Background Systemic sclerosis (SSc) is a chronic autoimmune-mediated connective tissue disorder. Although the etiology of the disease remains undetermined, SSc is characterized by fibrosis and proliferative vascular lesions of the skin and internal organs. SSc involves the gastrointestinal tract in more than 90 % of patients. Soluble guanylate cyclase (sGC) stimulator is used to treat pulmonary artery hypertension (PAH) and has been shown to inhibit experimental skin fibrosis. Methods Female C57BL/6J mice were treated with BLM or normal saline by subcutaneous implantation of osmotic minipump. These mice were sacrificed on day 28 or day 42. Gastrointestinal pathologies were examined by Masson Trichrome staining.
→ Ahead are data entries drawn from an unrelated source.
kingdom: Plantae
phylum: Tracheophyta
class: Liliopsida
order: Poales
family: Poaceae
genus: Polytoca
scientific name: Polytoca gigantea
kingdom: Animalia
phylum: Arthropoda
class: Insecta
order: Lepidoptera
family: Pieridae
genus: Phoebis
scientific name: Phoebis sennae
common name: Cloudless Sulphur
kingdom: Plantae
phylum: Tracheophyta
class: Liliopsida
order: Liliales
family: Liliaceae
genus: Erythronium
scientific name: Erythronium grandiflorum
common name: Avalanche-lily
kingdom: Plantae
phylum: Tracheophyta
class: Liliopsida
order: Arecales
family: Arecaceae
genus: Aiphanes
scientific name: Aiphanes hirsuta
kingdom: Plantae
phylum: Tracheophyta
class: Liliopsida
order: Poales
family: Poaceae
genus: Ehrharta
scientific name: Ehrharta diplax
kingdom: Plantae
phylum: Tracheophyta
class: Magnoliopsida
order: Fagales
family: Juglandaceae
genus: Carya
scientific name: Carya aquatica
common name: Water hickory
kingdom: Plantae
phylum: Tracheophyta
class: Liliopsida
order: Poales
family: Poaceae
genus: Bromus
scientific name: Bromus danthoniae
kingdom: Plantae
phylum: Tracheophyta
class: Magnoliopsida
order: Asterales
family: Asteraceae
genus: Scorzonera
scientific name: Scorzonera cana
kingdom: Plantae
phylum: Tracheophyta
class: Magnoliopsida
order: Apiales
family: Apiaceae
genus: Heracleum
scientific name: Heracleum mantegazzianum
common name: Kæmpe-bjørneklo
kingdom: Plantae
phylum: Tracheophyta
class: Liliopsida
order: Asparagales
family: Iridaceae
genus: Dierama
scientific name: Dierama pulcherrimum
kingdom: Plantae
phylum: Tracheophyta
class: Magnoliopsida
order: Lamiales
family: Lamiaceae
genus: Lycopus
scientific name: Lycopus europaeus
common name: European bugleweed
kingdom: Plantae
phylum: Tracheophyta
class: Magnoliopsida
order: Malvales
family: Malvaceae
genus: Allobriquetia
The expression of fibrosis-related genes in gastrointestinal tract was analyzed by real-time PCR, and the levels of collagen in the tissue were measured by Sircol collagen assay. To evaluate peristaltic movement, the small intestinal transport (ITR%) was calculated as [dyeing distance × (duodenum − appendix)] − 1 × 100 (%). We treated BLM-treated mice with sGC stimulator or DMSO orally and analyzed them on day 42. Results Histological examination revealed that fibrosis from lamina propria to muscularis mucosa in the esophagus was significantly increased in BLM-treated mice, suggesting that BLM induces esophageal hyperproliferative and prefibrotic response in C57BL/6J mice. In addition, the gene expression levels of Col3a1, CCN2, MMP-2, MMP-9, TIMP-1, and TIMP-2 in the esophagus were significantly increased in BLM-treated mice. More severe hyperproliferative and prefibrotic response was observed in the mice sacrificed on day 42 than the mice sacrificed on day 28. The ITR% was found to be significantly lower in BLM-treated mice, suggesting that gastrointestinal peristaltic movement was reduced in BLM-treated mice. Furthermore, we demonstrated that sGC stimulator treatment significantly reduced hyperproliferative and prefibrotic response of esophagus and intestine in BLM-treated mice, by histological examination and Sircol collagen assay. Conclusions These findings suggest that BLM induces gastrointestinal hyperproliferative and prefibrotic response in C57BL/6J mice, and treatment with sGC stimulator improves the BLM-induced gastrointestinal lesion.